Die CDU und ihr neues Programm Von Merkel emanzipiert
Die CDU beschließt ihr neues Programm – ein Meilenstein auf dem Weg zurück an die Macht, analysiert StZ-Autor Armin Käfer.
Die CDU beschließt ihr neues Programm – ein Meilenstein auf dem Weg zurück an die Macht, analysiert StZ-Autor Armin Käfer.
In spätestens zwei Tagen hat die CDU einen Katalog von Gründen, warum sie von 2025 an wieder das Land regieren könnte. Das ist weder illusionär noch vermessen. In aktuellen Umfragen liegen die Christdemokraten mit Abstand vor der Konkurrenz. Wenn sie sich keine Spionage-Affären wie die Herrschaften im rechten Abseits leisten oder sich bei der Kür eines Kanzlerkandidaten wie beim letzten Mal selbst ins Knie schießen, haben sie beste Aussichten auf eine Rückkehr an die Macht.
Das neue Grundsatzprogramm, über das bis Mittwoch ein Parteitag in Berlin zu befinden hat, ist ein wichtiger Meilenstein auf dem Weg dorthin. Eine programmatische Generalsanierung war unerlässlich, da Altkanzlerin Angela Merkel ihre Partei in die seichten Gewässer einer sich mal bei den Grünen, mal bei der SPD anbiedernden Beliebigkeit manövriert hatte. Zu Merkels Zeit hatte die CDU ein Maximum an Unkenntlichkeit erreicht. Zwischenzeitlich hievten die Unionisten nach zwei Fehlversuchen den maximal anders positionierten Friedrich Merz auf den Chefposten. Jetzt emanzipieren sie sich auch inhaltlich von Merkel. Die glänzt bei diesem wegweisenden Parteitag ohnehin durch Absenz. Das spricht für sich – und gewährleistet, dass auch jene die Entfremdung nicht ignorieren können, die sich nach Merkels Politik zurücksehnen.
Das schwarze Grundsatzprogramm 4.0 – es ist das vierte seit Bestehen der Bundesrepublik – setzt neue Akzente. Die Merz-CDU füllt damit das Vakuum zwischen dem, was bis vor Kurzem noch für den grün und rot schimmernden Mainstream gehalten wurde, und dem bräunlichen Gewölk von Intoleranz, Vorurteilen und Fremdenhass, wofür sich viele Wutbürger begeistern. Es handelt sich keineswegs um ein durchweg konservatives Manifest, auch wenn es mit konservativ anmutenden Triggerphrasen provoziert.
Dazu zählt die Leitkultur, eines der Wasserzeichen, die Merz dem Entwurf eingeprägt hat.
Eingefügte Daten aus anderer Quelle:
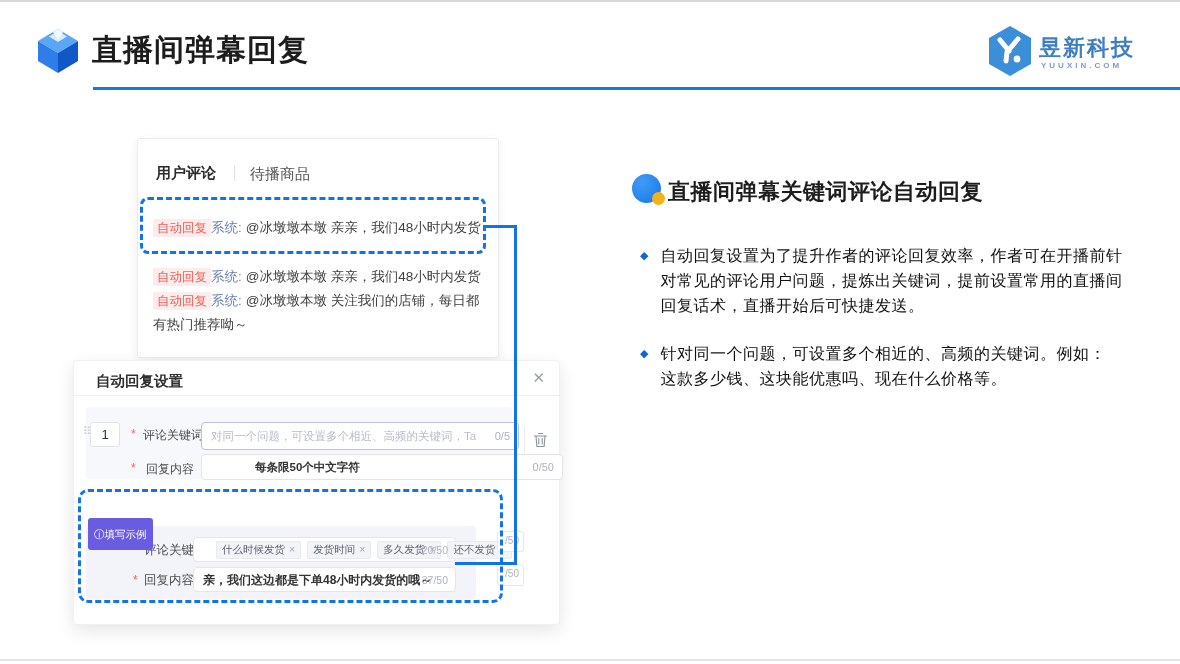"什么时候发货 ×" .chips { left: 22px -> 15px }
Letztlich geht es dabei um identitäre Fragen. Die CDU stellt sie freilich anders und hat andere Antworten parat als links der Mitte. Sie buchstabiert auch die Sozialpolitik völlig anders als die Ampelmehrheit, knüpft dabei an die Formel einer der erfolgreichsten Sozialreformen der SPD an: fördern und fordern – allerdings soll das Fordern künftig an erster Stelle stehen. Ihr Wirtschaftsprogramm mutet liberaler an als die real existierende Regierungspolitik der FDP.
Das Kapitel der Flüchtlingspolitik ist komplett entmerkelt. Die CDU will das Asylrecht nicht aushebeln, aber vom Kopf auf die Füße stellen – mehr auf Kontrolle setzen statt auf offene Grenzen. Ob sich die Kontrolle aber an Drittstaaten outsourcen lässt, bleibt so ungewiss wie in den eigenen Reihen umstritten. Der Entwurfstext liest sich hier passagenweise wie ein Gegenentwurf zum Denken der ehemaligen Chefin.
Das neue CDU-Programm offeriert Wählern eine Alternative, die der Ampel überdrüssig sind. Die christdemokratische Alternative ist im Unterschied zur so firmierenden Partei aber seriös und verfassungstreu. Das ist eine notwendige Voraussetzung, um wieder regierungsfähig zu erscheinen – aber keine hinreichende, um es tatsächlich zu werden. Dafür wird entscheidend sein, mit wem an der Spitze die Union regieren will und mit wem sie sich dazu verbünden würde. Über die Linke zu reden, als handle es sich um einen stalinistischen Traditionsverein, ist weltfremd. Das gilt auch für die Verteufelung der Grünen. Schon bei den Landtagswahlen im Spätsommer wird sich zeigen, ob der Union wirklich zuzutrauen ist, den demokratieschädlichen Zersetzungstendenzen von rechts Paroli zu bieten.